Breaker testing and vendor component failure analysis concluded that PCB 24B failed due to an internal bushing failure, which resulted in current flashover within the breaker. The bushing failure is attributed to moisture intrusion. The fault condition in combination with moisture produced an arc which was sensed by the bus differential relay and ultimately resulted in a primary lockout of the IB bus. The root cause of this event is attributed to an inadequate PCB maintenance process. Specifically, preventive and corrective maintenance being applied to the breakers has not identified the adverse trend of moisture build up in the bushings as a problem that requires corrective action.

PCB 24B breaker was the preferred breaker in the recloser scheme. The scheme is designed such that on an initial fault signal, both breakers (i.e., PCB 24A and B) open, then after a predetermined time delay, the preferred breaker will close. The non-preferred breaker will not attempt to close. If the fault conditions still exist, the preferred breaker will open again. After a predetermined time, the preferred breaker will close. If the fault conditions still exist, the preferred breaker will open and remain open (i.e., lockout).

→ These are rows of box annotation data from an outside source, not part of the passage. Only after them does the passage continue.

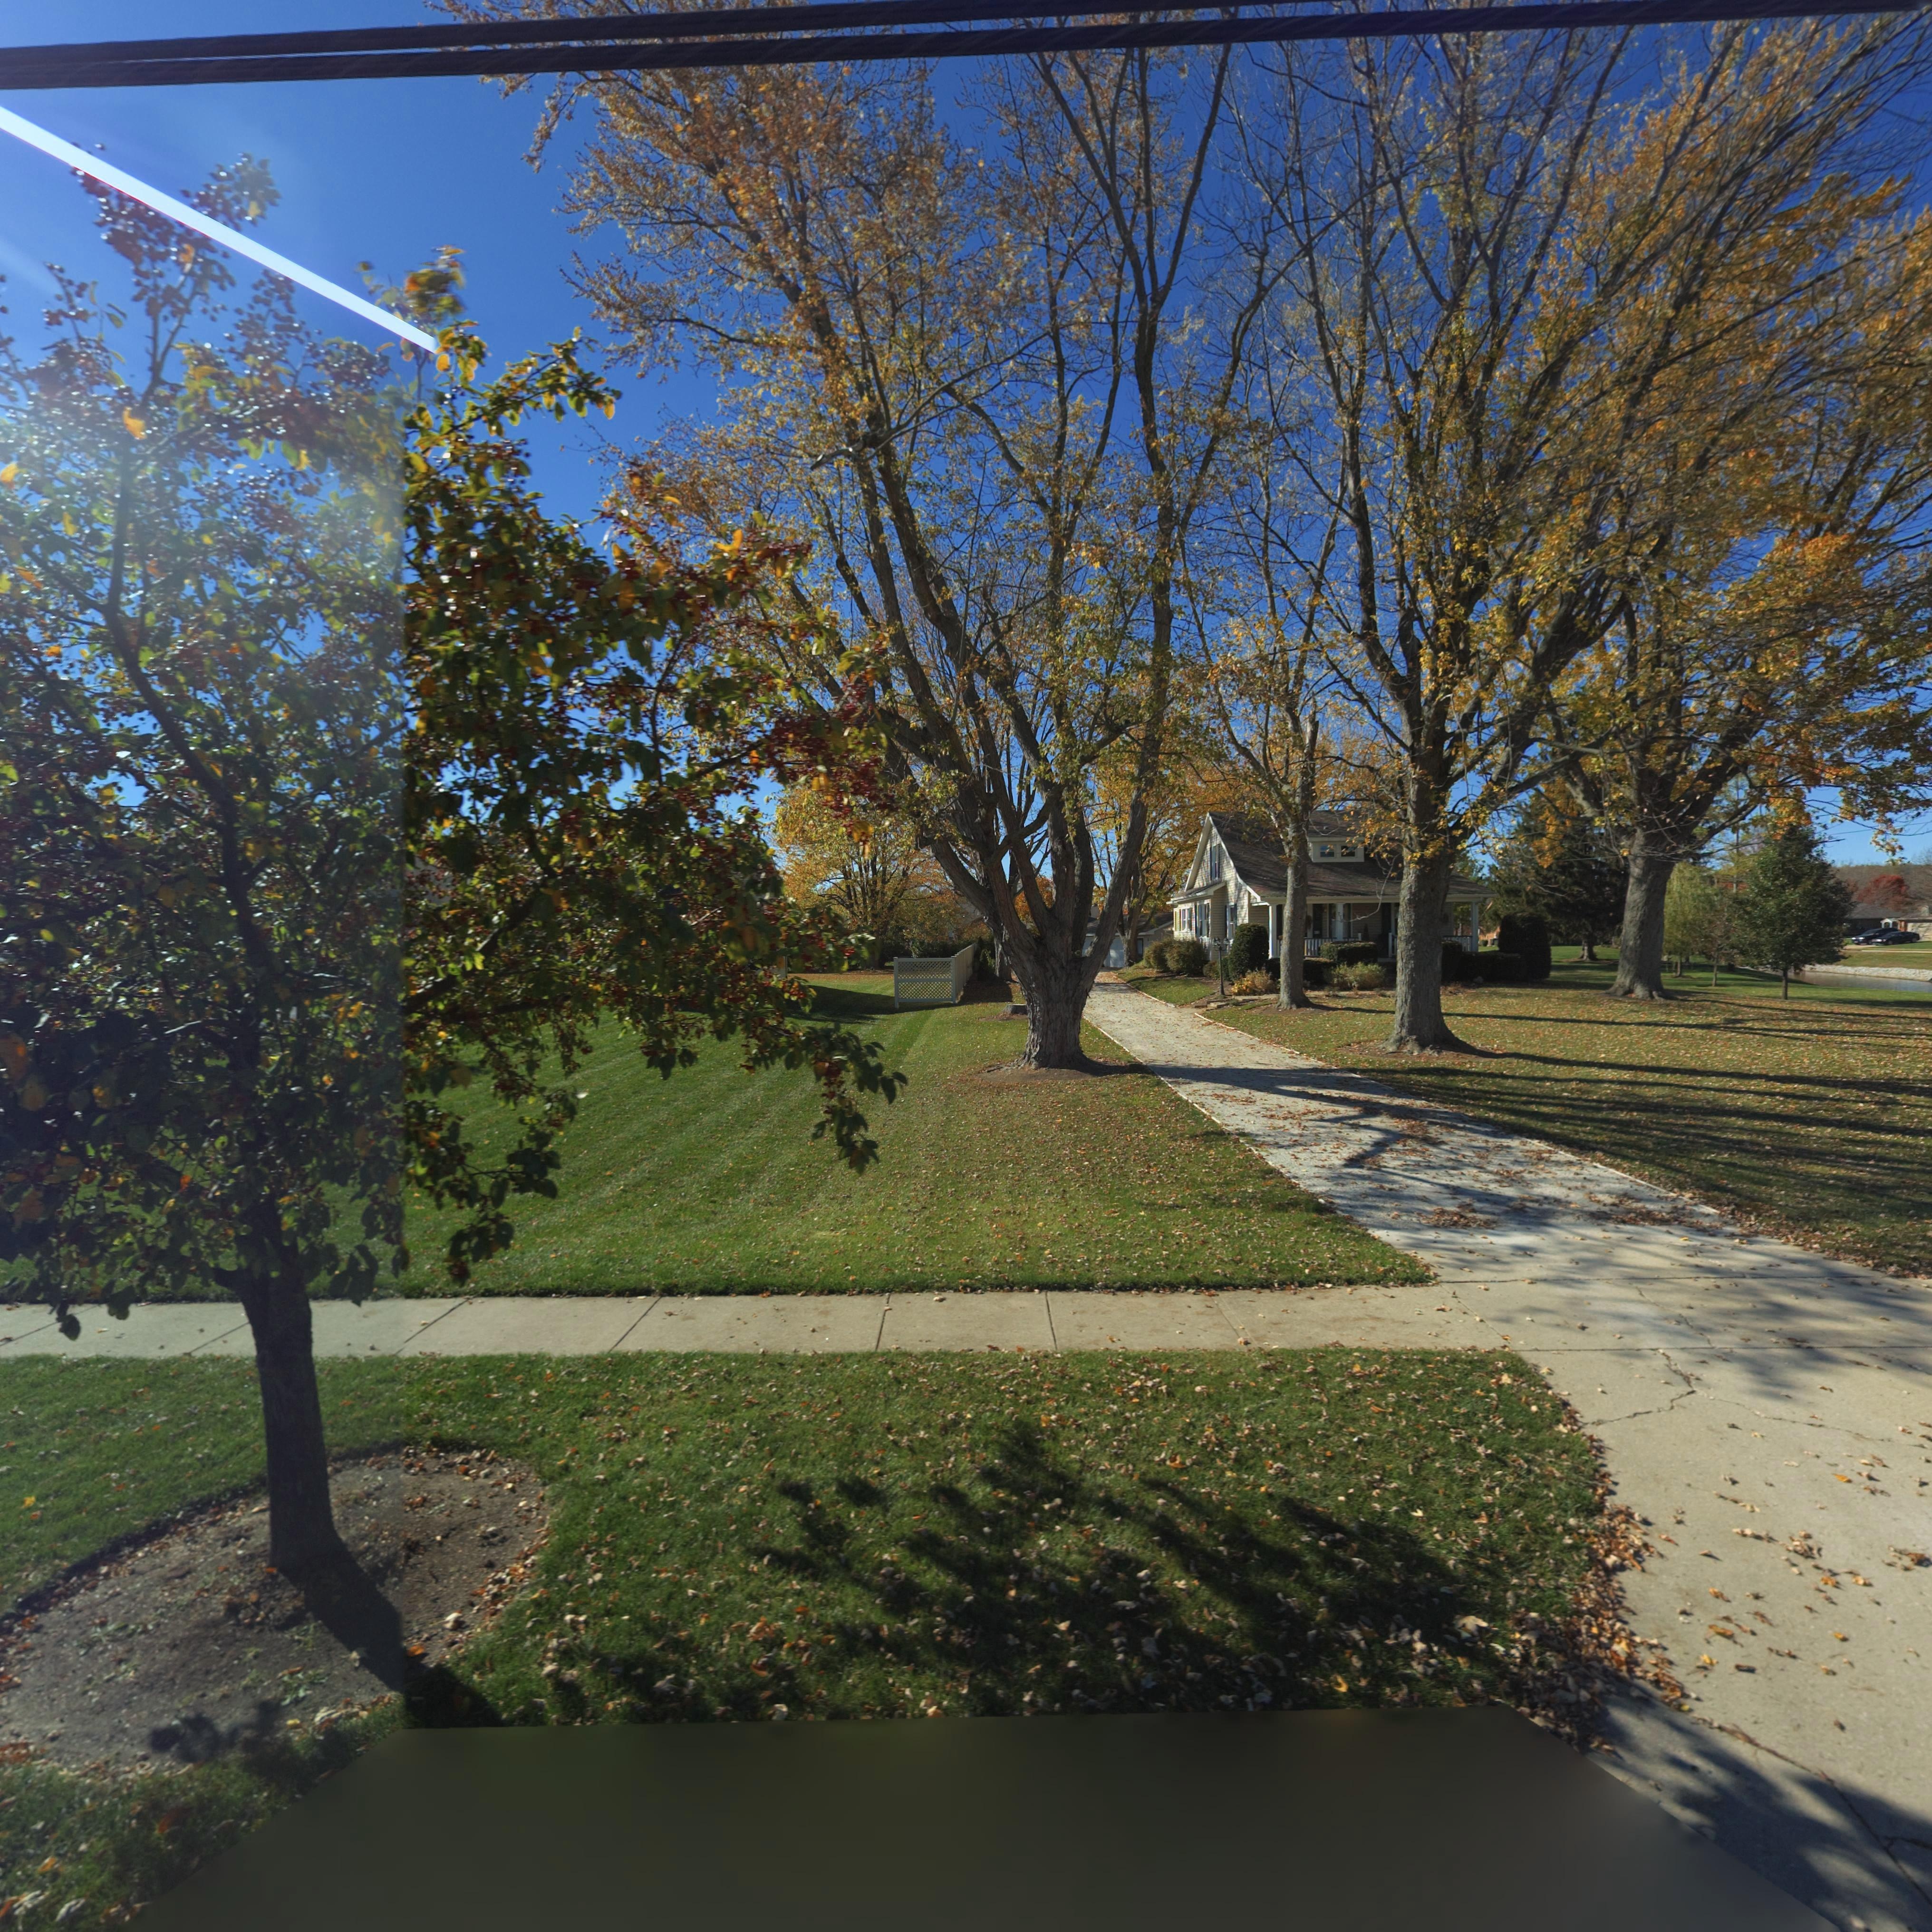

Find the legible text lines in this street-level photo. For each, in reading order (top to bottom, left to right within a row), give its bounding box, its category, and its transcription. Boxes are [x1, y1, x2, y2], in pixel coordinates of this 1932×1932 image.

[1336, 910, 1344, 924] StreetNumber: *7*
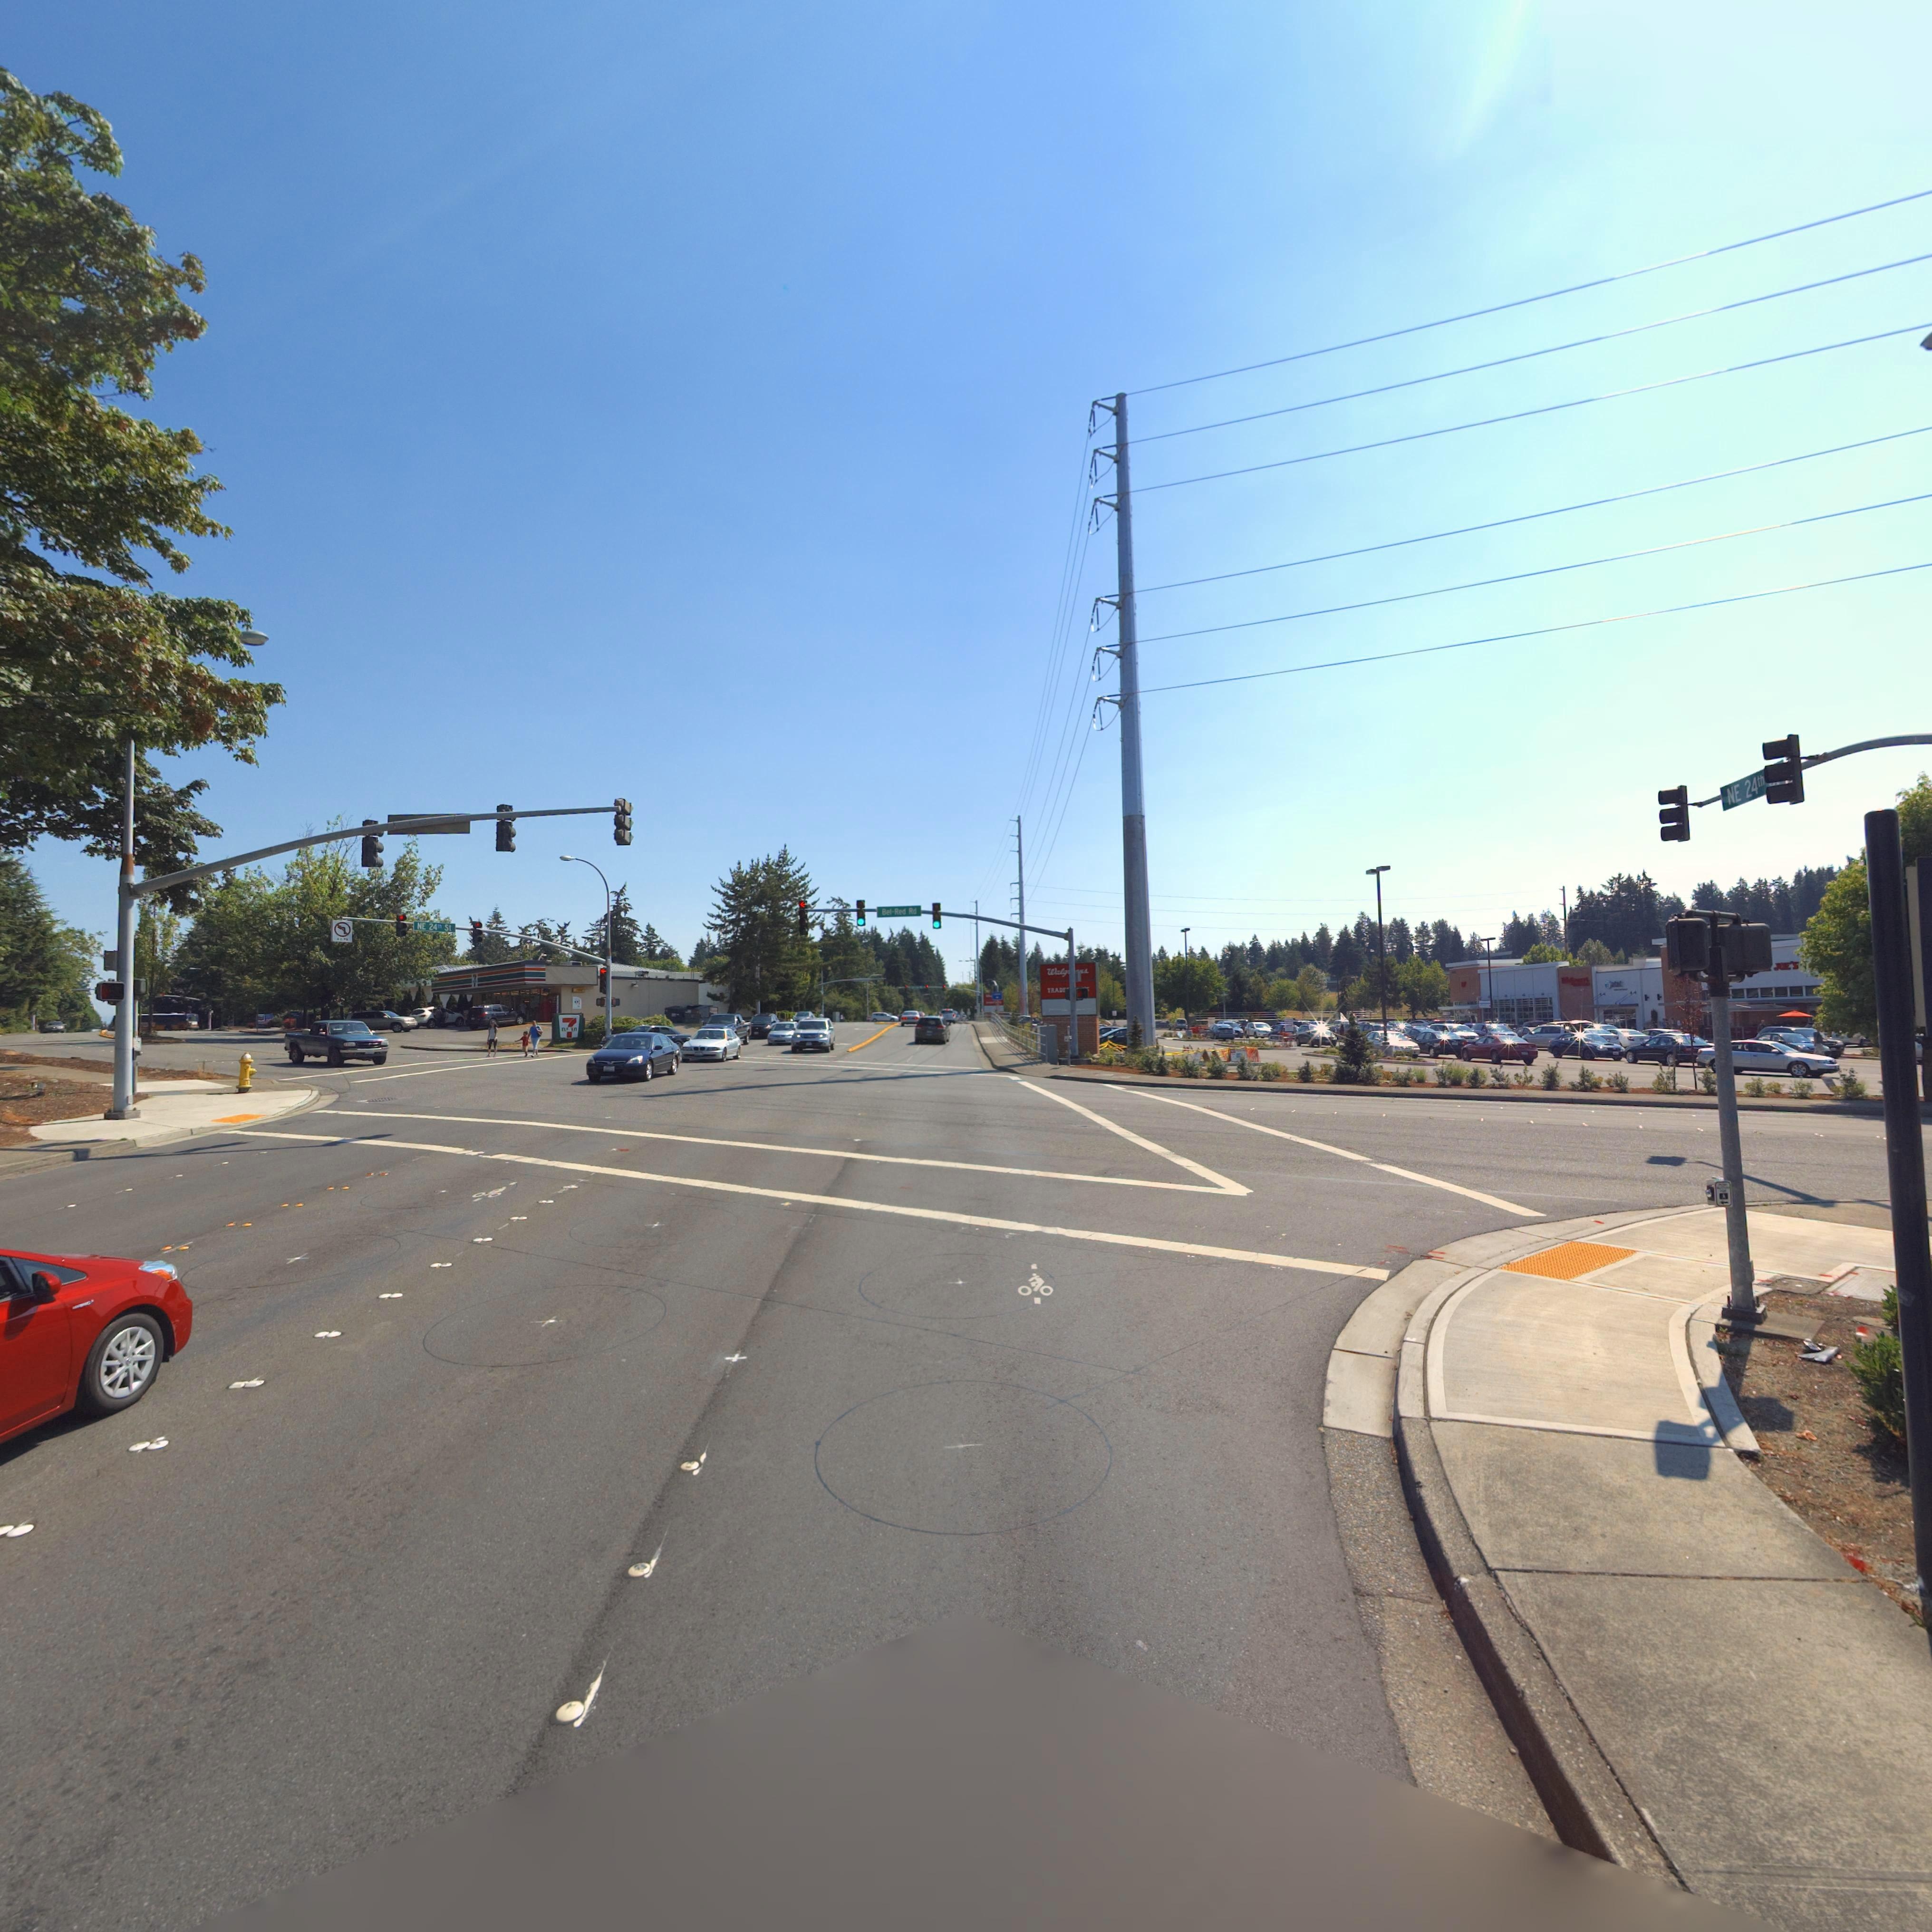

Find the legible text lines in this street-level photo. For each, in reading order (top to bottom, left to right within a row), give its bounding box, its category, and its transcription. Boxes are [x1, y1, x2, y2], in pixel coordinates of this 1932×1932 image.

[1725, 772, 1766, 806] StreetName: NE 24th
[417, 922, 452, 931] StreetName: NE 24 St
[1046, 967, 1089, 976] BusinessName: Walg****s
[1046, 987, 1066, 994] BusinessName: TRAD*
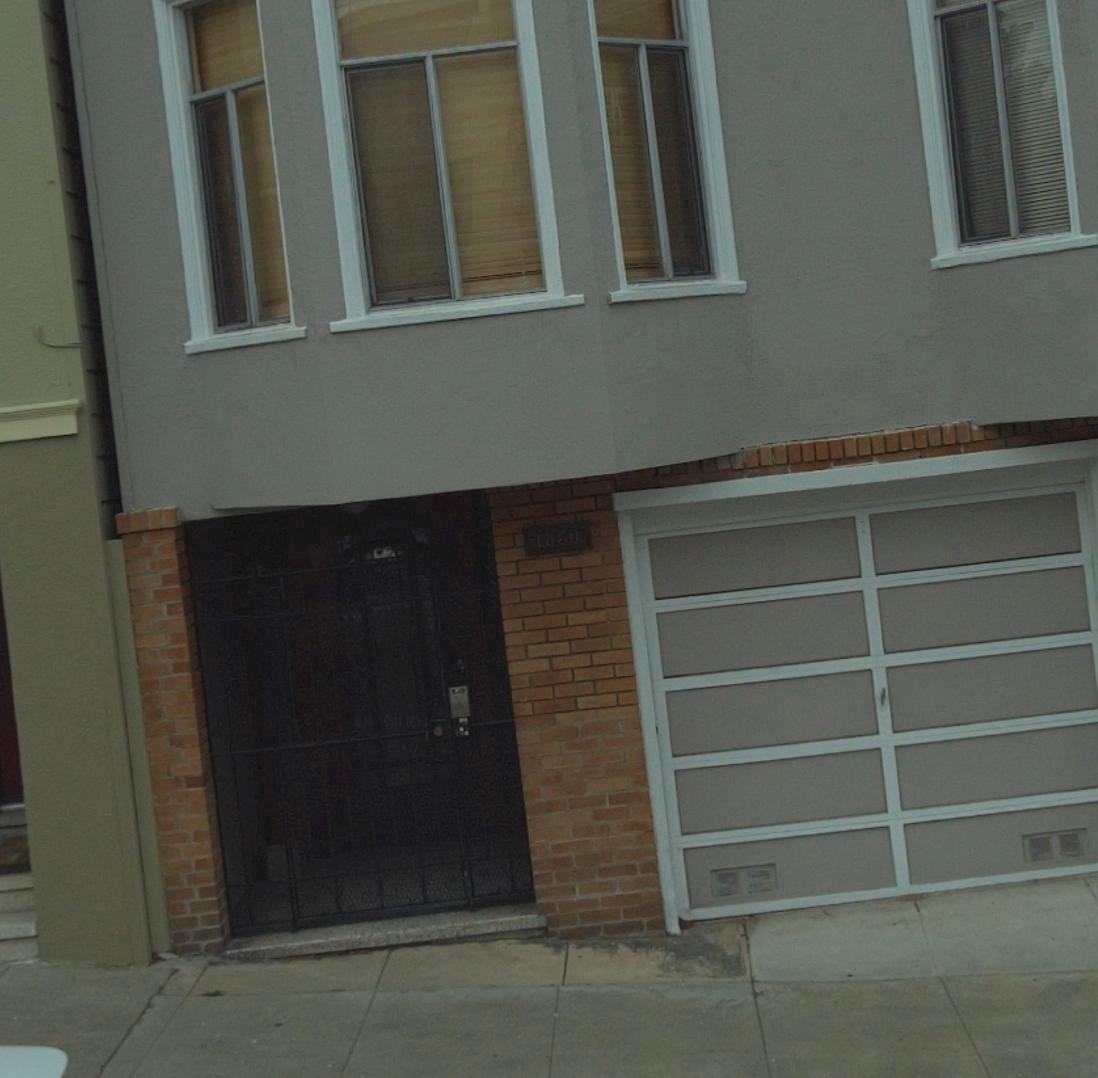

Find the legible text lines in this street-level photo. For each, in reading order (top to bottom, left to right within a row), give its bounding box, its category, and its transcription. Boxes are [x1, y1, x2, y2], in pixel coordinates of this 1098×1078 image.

[532, 523, 581, 552] StreetNumber: 1850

EVENT CAUSE (continued) The non-preferred breaker will not attempt to close unless the preferred breaker successfully closes and remains closed for a predetermined time. Historically, the preferred scheme has been configured with two of the breakers aligned to the 1A bus and two breakers aligned to the 1B bus. This breaker scheme was originally established based on the assumption that a breaker failure bus trip would not strip both 230kV buses on the unit and cause a load reject from the turbine. However, based on the circumstances of this event, had the preferred breaker scheme been arranged such that the SAT was connected to the non­ preferred bus and the PCB 24B failed in the same manner, the event would have been limited to a bus strip without a loss of the SAT.

CORRECTIVE ACTIONS

  • PCB 24B degraded bushing has been replaced and the breaker restored to service.
  • Leak checks of site PCBs will be performed and a plan developed to correct identified deficiencies based on leak detection results by December 15, 2004.
  • Preventive and corrective maintenance processes will be revised as needdd to establish adequate measures for identifying and trending moisture intrusion into PCBs and ensure needed corrective actions to resolve identified moisture intrusion related deficiencies are identified within the corrective action program for timely resolution.
  • The breaker scheme on both units has been aligned such that the SAT is connected to the non­ preferred bus.
  • Applicable plant procedures will be revised to reflect the preferred breaker scheme for SAT alignment.

SAFETY ASSESSMENT

The safety significance of this occurrence is considered minimal. Although the subsequent failure of PCB 24B to clear the sensed fault caused a challenge to safety systems, the breaker failure relay logic scheme functioned as designed and isolated the 230 kV 1B bus. In addition, the EDGs started and aligned to the emergency buses as designed and thus provided electrical power for other mitigating systems. Although a load shedding issue was identified during this event (i.e.,Reference LER 1-2004-003), engineering analysis demonstrated that the affected EDG was capable of satisfying its safety related function throughout the event. The RPS, PCIS, and other mitigating systems performed as designed, which allowed a controlled shutdown of the unit, without additional incident.

PREVIOUS SIMILAR EVENTS

A review of events occurring within the past three years has not identified any previous similar occurrences.

COMMITMENTS

Those actions committed to by Progress Energy Carolinas, Inc. (PEC) in this document are identified below.

Any other actions discussed in this submittal represent intended or planned actions by PEC. They are described for the NRC's information and are not regulatory commitments. Please notify the Manager - Support Services at BSEP of any questions regarding this document or any associated regulatory commitments.

No regulatory commitments are contained in this report. Those actions discussed in this submittal will be implemented in accordance with corrective action program requirements.